» INSTRUCTION: Nothing but the lines holding the string "Vinho" should appear in the answer. Copy them from the entries.

*** INFORMATION ***

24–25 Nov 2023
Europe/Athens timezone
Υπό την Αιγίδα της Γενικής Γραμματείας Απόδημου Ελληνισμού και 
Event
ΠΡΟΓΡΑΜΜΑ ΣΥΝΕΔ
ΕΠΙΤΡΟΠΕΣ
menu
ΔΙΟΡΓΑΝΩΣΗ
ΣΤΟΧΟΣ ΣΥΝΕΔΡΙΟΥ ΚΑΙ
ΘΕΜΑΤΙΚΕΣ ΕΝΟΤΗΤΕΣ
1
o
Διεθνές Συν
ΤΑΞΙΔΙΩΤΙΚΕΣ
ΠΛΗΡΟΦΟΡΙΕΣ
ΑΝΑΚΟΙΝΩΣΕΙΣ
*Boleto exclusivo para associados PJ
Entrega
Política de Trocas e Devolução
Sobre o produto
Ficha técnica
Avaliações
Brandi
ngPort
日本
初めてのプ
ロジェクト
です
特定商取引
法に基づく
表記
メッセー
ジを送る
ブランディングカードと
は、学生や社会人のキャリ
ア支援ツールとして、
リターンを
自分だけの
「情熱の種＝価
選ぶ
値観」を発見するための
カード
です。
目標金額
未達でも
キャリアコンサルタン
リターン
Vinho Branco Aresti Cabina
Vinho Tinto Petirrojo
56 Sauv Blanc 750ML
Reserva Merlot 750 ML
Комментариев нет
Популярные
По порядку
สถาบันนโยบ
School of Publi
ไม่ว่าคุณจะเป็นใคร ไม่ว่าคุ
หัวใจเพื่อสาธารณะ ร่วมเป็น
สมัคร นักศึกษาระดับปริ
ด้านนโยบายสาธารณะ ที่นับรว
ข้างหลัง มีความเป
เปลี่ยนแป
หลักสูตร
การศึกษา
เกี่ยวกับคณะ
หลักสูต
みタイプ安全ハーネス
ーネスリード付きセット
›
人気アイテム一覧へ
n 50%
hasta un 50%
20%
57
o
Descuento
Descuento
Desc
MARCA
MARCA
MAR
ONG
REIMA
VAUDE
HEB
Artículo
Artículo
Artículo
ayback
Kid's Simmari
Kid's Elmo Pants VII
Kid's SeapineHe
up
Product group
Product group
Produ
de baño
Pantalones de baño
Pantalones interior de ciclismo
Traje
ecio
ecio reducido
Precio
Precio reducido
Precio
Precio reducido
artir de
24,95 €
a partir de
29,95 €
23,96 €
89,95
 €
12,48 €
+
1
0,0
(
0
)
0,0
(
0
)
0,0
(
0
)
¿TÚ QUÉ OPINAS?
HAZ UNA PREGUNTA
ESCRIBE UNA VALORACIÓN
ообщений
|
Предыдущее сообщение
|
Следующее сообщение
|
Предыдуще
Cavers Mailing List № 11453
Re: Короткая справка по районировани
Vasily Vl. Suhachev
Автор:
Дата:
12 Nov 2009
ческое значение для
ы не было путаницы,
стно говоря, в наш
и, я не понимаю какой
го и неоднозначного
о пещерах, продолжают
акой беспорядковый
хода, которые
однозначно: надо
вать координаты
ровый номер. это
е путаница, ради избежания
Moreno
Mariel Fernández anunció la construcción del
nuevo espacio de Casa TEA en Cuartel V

*** End of INFORMATION ***

» WRITTEN ANSWER:
Vinho Branco Aresti Cabina
Vinho Tinto Petirrojo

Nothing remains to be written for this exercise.